Epoch 999: : 1it [00:00, 45.78it/s, v_num=1, gamma1_loss=1.97e-15, gamma2_loss=0.000, gamma3_loss=2.14e-15, gamma4_loss=0.000, t0_loss=0.000, D_loss=1.25e-7, mean_loss=2.09e-8]
We can clearly see that the loss is way lower now. Let’s plot the results
plotter = Plotter()
# plotting at fixed time t = 0.0
print('Plotting at t=0')
plotter.plot(pinn, fixed_variables={'t': 0.0})
# plotting at fixed time t = 0.5
print('Plotting at t=0.5')
plotter.plot(pinn, fixed_variables={'t': 0.5})
# plotting at fixed time t = 1.
print('Plotting at t=1')
plotter.plot(pinn, fixed_variables={'t': 1.0})
Plotting at t=0
Plotting at t=0.5
Plotting at t=1
We can see now that the results are way better! This is due to the fact that previously the network was not learning correctly the initial conditon, leading to a poor solution when the time evolved.
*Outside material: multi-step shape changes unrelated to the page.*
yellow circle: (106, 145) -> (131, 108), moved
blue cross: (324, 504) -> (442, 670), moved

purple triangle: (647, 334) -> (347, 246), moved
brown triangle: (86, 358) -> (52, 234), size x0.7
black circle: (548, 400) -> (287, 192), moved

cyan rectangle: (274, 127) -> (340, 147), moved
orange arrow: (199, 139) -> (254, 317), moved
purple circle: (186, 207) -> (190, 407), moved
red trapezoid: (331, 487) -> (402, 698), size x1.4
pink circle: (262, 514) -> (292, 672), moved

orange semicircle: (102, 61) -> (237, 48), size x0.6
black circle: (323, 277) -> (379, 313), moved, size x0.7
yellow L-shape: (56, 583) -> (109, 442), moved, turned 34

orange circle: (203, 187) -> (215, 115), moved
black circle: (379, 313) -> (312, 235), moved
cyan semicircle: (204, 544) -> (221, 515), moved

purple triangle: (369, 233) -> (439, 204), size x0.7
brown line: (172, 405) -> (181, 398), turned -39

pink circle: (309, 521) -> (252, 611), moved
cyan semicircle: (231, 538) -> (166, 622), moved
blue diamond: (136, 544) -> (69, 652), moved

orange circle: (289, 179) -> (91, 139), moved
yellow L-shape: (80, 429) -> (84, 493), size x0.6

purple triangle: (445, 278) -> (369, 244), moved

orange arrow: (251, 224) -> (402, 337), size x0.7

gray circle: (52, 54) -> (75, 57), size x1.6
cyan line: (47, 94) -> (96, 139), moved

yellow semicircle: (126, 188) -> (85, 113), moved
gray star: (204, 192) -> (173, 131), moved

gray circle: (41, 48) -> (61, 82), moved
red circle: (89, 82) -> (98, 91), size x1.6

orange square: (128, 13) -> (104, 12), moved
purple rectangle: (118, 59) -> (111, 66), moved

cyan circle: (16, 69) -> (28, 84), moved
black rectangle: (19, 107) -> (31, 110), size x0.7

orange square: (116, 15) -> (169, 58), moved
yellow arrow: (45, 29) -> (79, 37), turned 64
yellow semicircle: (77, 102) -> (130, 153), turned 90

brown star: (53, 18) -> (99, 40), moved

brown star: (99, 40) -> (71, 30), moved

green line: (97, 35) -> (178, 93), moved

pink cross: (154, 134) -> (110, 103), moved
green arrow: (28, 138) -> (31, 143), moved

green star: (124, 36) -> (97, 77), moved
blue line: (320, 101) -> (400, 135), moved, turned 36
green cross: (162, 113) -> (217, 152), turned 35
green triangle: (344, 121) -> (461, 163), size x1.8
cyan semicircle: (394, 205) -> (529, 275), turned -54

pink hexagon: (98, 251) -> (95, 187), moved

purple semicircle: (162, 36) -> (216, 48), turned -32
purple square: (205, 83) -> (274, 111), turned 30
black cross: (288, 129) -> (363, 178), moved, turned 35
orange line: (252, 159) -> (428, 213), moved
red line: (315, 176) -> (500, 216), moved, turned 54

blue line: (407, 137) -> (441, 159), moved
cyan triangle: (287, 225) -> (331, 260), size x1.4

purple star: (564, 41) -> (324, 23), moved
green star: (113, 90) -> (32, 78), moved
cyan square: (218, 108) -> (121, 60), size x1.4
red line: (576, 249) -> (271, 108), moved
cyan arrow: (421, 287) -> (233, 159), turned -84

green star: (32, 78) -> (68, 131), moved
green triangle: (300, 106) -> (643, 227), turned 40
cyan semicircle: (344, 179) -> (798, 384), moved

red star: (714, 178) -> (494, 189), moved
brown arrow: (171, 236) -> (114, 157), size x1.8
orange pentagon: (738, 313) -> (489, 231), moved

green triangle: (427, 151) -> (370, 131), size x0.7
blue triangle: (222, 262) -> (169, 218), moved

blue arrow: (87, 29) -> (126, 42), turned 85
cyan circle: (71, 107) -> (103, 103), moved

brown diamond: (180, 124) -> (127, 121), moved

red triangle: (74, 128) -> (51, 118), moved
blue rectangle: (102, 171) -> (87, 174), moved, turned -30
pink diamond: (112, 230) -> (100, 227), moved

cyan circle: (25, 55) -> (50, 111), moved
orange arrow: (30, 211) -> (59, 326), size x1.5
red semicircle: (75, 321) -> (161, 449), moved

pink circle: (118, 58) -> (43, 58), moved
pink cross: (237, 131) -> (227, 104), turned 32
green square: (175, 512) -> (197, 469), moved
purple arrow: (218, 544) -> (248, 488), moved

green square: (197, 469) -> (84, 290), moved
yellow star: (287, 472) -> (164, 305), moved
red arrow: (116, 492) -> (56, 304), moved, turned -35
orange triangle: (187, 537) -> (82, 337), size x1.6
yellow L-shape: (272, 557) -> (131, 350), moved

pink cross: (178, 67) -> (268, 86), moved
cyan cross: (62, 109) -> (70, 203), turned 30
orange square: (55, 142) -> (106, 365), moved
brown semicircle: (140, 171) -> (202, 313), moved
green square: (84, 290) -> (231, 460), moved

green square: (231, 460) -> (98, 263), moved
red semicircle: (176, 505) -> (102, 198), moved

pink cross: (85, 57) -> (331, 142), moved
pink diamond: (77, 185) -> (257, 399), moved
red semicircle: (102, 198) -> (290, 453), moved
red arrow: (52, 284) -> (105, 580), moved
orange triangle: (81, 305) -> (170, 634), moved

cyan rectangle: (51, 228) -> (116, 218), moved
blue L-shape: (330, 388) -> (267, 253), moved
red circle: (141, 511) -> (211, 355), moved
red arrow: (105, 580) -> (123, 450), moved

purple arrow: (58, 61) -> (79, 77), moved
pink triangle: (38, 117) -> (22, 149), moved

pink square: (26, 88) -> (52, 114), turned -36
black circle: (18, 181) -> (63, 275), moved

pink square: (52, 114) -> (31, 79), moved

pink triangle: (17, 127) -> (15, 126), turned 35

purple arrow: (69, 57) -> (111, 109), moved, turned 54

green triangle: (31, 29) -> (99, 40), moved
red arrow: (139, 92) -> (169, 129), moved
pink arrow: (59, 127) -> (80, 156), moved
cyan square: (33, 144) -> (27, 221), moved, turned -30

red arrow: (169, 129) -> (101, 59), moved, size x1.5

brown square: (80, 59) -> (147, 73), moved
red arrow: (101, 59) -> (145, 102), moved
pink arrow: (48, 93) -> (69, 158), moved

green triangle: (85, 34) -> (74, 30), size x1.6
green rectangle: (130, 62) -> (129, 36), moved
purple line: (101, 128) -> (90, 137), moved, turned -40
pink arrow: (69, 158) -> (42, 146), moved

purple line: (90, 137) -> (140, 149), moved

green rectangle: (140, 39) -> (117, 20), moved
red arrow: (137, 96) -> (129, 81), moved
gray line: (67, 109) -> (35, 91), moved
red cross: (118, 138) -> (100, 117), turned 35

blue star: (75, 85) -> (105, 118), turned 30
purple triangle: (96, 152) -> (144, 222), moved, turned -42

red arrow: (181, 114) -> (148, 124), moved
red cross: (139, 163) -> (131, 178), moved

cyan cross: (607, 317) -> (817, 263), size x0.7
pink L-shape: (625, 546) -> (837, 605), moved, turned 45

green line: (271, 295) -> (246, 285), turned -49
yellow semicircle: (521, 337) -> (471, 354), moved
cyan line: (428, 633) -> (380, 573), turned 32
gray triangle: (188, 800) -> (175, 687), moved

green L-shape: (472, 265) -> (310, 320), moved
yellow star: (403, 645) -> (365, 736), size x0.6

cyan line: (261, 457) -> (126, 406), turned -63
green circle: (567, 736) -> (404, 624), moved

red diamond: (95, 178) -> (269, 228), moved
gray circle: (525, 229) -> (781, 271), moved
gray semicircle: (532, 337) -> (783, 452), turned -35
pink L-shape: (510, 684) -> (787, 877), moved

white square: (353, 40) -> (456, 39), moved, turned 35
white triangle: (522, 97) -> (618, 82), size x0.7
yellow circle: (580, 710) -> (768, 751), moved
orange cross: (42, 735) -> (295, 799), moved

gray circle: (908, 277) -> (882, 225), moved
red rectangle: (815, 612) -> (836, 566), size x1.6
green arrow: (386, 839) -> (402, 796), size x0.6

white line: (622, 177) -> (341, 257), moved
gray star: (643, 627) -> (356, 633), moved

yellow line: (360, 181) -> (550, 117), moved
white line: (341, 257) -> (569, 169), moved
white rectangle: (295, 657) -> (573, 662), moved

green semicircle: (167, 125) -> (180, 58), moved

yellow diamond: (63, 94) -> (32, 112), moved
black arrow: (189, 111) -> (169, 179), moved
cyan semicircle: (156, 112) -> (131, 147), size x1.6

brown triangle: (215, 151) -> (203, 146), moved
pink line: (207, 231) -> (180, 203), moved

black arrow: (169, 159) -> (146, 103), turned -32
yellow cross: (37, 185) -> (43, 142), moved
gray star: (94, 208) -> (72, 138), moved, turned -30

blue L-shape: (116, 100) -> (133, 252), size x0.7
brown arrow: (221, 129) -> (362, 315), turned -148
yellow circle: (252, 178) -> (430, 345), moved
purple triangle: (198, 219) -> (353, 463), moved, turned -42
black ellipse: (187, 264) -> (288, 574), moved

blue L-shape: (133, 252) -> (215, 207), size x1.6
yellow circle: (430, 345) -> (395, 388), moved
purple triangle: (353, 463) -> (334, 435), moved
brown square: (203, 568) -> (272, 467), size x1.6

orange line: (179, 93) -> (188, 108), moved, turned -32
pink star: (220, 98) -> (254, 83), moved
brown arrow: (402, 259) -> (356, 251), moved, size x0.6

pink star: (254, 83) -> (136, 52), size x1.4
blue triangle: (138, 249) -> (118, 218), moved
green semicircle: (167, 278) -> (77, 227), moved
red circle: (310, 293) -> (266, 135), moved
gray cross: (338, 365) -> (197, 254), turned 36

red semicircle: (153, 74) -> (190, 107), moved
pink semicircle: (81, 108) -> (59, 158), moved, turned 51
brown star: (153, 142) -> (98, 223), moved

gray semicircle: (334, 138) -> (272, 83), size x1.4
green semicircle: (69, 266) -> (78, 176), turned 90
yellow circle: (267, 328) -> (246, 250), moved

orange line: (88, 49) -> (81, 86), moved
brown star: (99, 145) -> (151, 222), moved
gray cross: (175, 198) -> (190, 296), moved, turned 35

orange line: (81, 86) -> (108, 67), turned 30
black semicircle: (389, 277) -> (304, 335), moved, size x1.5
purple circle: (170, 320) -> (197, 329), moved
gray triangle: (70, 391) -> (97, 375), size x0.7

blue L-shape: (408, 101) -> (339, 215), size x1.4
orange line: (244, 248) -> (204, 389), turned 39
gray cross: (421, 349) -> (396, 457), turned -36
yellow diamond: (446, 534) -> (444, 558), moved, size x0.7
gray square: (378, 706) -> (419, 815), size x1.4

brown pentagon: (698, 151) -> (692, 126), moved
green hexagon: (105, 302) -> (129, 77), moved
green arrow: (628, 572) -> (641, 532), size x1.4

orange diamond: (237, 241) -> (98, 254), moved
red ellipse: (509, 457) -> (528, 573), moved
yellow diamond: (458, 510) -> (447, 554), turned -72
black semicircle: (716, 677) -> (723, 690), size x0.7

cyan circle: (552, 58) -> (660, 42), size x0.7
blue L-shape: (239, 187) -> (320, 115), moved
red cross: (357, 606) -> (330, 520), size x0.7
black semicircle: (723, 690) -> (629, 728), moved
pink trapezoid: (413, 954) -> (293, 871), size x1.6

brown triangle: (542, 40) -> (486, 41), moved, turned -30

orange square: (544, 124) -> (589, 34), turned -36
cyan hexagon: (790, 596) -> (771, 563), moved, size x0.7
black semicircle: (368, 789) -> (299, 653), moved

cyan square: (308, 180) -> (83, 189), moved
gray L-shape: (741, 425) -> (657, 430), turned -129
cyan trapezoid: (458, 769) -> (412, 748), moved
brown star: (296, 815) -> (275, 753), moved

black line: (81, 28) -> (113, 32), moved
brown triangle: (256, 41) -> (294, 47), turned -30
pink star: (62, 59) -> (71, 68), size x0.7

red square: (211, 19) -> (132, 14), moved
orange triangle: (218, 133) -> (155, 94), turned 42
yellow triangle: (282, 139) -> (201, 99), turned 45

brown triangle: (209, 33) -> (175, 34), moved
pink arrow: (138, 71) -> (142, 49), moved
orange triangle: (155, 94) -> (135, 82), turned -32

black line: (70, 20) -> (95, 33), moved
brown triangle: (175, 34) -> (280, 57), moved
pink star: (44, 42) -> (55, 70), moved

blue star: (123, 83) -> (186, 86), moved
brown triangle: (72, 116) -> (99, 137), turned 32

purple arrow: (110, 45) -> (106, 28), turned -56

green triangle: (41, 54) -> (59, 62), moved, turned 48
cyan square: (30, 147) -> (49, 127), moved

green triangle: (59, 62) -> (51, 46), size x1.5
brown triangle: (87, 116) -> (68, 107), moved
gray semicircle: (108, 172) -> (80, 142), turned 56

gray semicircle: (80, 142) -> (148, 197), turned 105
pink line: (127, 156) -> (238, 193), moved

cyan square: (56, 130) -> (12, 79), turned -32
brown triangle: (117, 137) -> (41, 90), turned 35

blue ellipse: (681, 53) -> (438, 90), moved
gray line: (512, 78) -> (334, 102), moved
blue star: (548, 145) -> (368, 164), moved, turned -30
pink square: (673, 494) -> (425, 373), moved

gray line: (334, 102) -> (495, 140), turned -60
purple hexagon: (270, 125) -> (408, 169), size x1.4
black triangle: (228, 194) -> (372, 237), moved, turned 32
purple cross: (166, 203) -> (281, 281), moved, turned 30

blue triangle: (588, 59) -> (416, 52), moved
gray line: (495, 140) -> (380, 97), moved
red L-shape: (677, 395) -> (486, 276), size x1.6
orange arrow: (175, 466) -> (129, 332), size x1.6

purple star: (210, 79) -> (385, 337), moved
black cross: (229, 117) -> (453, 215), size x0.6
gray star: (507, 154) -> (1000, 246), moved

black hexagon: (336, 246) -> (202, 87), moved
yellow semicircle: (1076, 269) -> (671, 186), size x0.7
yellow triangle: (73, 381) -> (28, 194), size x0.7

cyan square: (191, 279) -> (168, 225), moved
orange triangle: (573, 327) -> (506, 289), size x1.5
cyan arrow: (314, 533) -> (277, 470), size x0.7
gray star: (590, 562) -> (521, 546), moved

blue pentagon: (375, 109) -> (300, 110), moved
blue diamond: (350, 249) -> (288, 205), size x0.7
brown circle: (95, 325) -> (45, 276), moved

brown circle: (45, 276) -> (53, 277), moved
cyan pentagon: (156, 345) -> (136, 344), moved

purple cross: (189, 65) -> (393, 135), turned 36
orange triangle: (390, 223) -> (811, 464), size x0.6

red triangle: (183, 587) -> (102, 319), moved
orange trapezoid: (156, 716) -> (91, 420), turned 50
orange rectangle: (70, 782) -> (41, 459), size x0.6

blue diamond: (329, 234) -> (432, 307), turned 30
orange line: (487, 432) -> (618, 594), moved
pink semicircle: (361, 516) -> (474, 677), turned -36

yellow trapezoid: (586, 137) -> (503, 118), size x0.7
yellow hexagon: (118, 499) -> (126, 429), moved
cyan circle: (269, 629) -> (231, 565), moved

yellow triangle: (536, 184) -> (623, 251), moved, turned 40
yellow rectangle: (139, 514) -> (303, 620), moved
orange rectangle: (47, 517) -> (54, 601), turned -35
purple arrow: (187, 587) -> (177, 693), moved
By imposing the initial condition the network is able to correctly solve the problem.
What’s next?#
Nice you have completed the two dimensional Wave tutorial of PINA! There are multiple directions you can go now:
Train the network for longer or with different layer sizes and assert the finaly accuracy
Propose new types of hard constraints in time, e.g.
\[u_{\rm{pinn}} = xy(1-x)(1-y)\cdot NN(x, y, t)(1-\exp(-t)) + \cos(\sqrt{2}\pi t)sin(\pi x)\sin(\pi y),\]Exploit extrafeature training for model 1 and 2
Many more…